Жители России, в свою очередь, платили, да и платят им той же монетой. Признавая качество их товаров («изделье легкое Европы»), и с превеликим удовольствием эти недорогие товары приобретая, мы интуитивно ощущаем, что европейцы для нас в принципе чужие. Возможно, не всегда и не совсем недруги, но никак уж не приятели и, тем более, не друзья, сколь бы широко они ни улыбались нам своими фальшивыми, деланными улыбками.
Однако, пытаясь определить собственную национальную и историческую самобытность, мы при этом противопоставляем себя отнюдь не китайцам, не индусам, арабам или зулусам, а именно европейцам. Таким образом они служат для нас своего рода точкой отсчета, неким шаблоном или ориентиром, сверяясь с которым, мы утверждаем, что русские в целом их лучше: мы не такие прагматичные, не столь расчетливые, мелочные, скаредные и бездушные, как многие представители Европы. Отсюда же происходит и популярная у нас тема особой русской духовности, хотя, конечно же, это – чистый вымысел. История России вплоть до начала Х1Х века не знала столь яростной и столь кровавой борьбы идей, в том числе и в сфере верований и религиозных доктрин, которая в течение многих столетий сотрясала почти всю Европу. Наша «духовность», сплошь и рядом, в особых жертвах не нуждается и вполне может быть охарактеризована как «задушевность», или же как привычка реагировать чересчур эмоционально, а то и излишне демонстративно.
Работая несколько лет переводчиком, я имел возможность наблюдать в поведении европейцев многие вещи, которые казались мне странными, не очень приятными или даже коробящими. Я видел, как очень состоятельный англичанин полез рукой в грязную лужу, чтобы достать выпавшую у него монету; как венгр линейкой замерял длину колбасной палки перед тем, как положить ее в холодильник, приобретенный студентами для своей комнаты в общежитии; как девушка из ГДР, которую ее соотечественник угостил стаканом пива из купленной им бутылки, выяснила стоимость дара и положила на стол 35 копеек. Европейцы считают неприличным являться к кому бы то ни было в гости без предварительной договоренности. Заходить по-соседски у них не принято, и они не спешат выручать знакомых, попавших в беду. Я видел ежедневники нескольких европейских бизнесменов и был потрясен тем, что их жизнь, как правило, расписана на месяцы, а то и на годы вперед: что сделать, кому позвонить, с кем встретиться, где что закупить, сколько надо накопить на оплату кредитов и т.д. Далеко не всякий россиянин будет готов подписаться на подобную каторгу за любые коврижки.

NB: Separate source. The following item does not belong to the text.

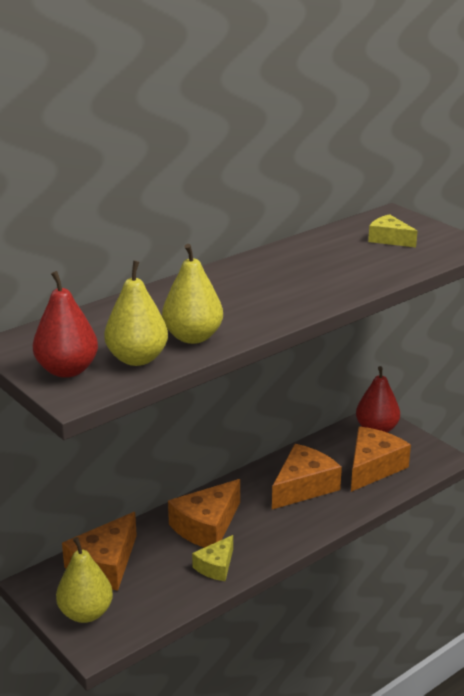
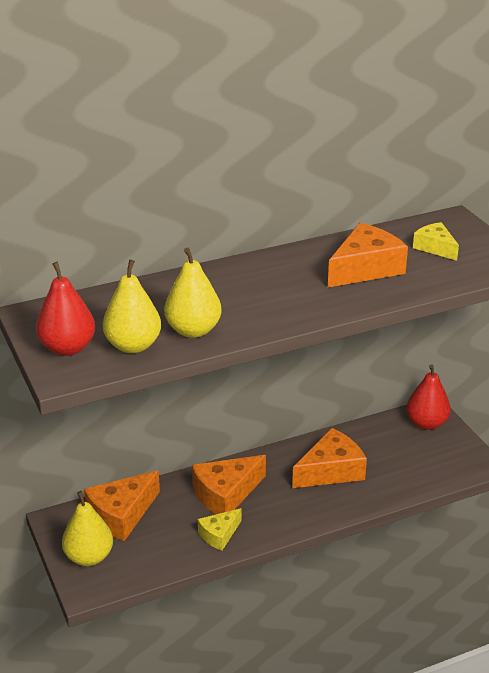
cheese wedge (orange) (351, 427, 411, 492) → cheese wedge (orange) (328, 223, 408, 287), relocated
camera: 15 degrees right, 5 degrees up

Претензии европейцев к нам не менее многочисленны. Среди них, разумеется, масса субъективного вздора. Но есть и серьезные наблюдения, причем, как правило, далеко не единичные. Многие европейцы, причем не только представители деловых кругов, подчеркивают, что у русских слова и поступки слишком сильно отличаются друг от друга. Видимо, именно по этой причине во второй половине Х1Х века в России появилось фразеологическое единство «купеческое слово», обозначавшее достоверность и надежность этого слова, а также было сформулировано железное, обязательное для предпринимательской деятельности правило: «Договор дороже денег». Октябрьская революция, впрочем, с этими нововведениями успешно покончила и все вернулось на круги свои. Очень много замыслов и проектов в России ушло в небытие, не обретя реализации. Все так и закончилось на стадии разговоров и обсуждений.
Конечно, продвижение инноваций у нас чрезвычайно затруднено. Слишком много начальства, не понимающего суть проблем, и слишком сильно его нежелание вообще предоставлять свободу действия своим подчиненным. Но кроме этих чисто объективных факторов, делу мешает и собственно психологическая готовность россиян ограничиваться разговорами. Обсудили, поспорили, посетовали, возмутились и на этом – дело с концом. Любая попытка осуществить задуманное требует гораздо больше усилий и очень часто заранее обречена на неудачу. И это предопределило серьезный дефект национального менталитета, допускающего значительный разрыв между замыслами и делами.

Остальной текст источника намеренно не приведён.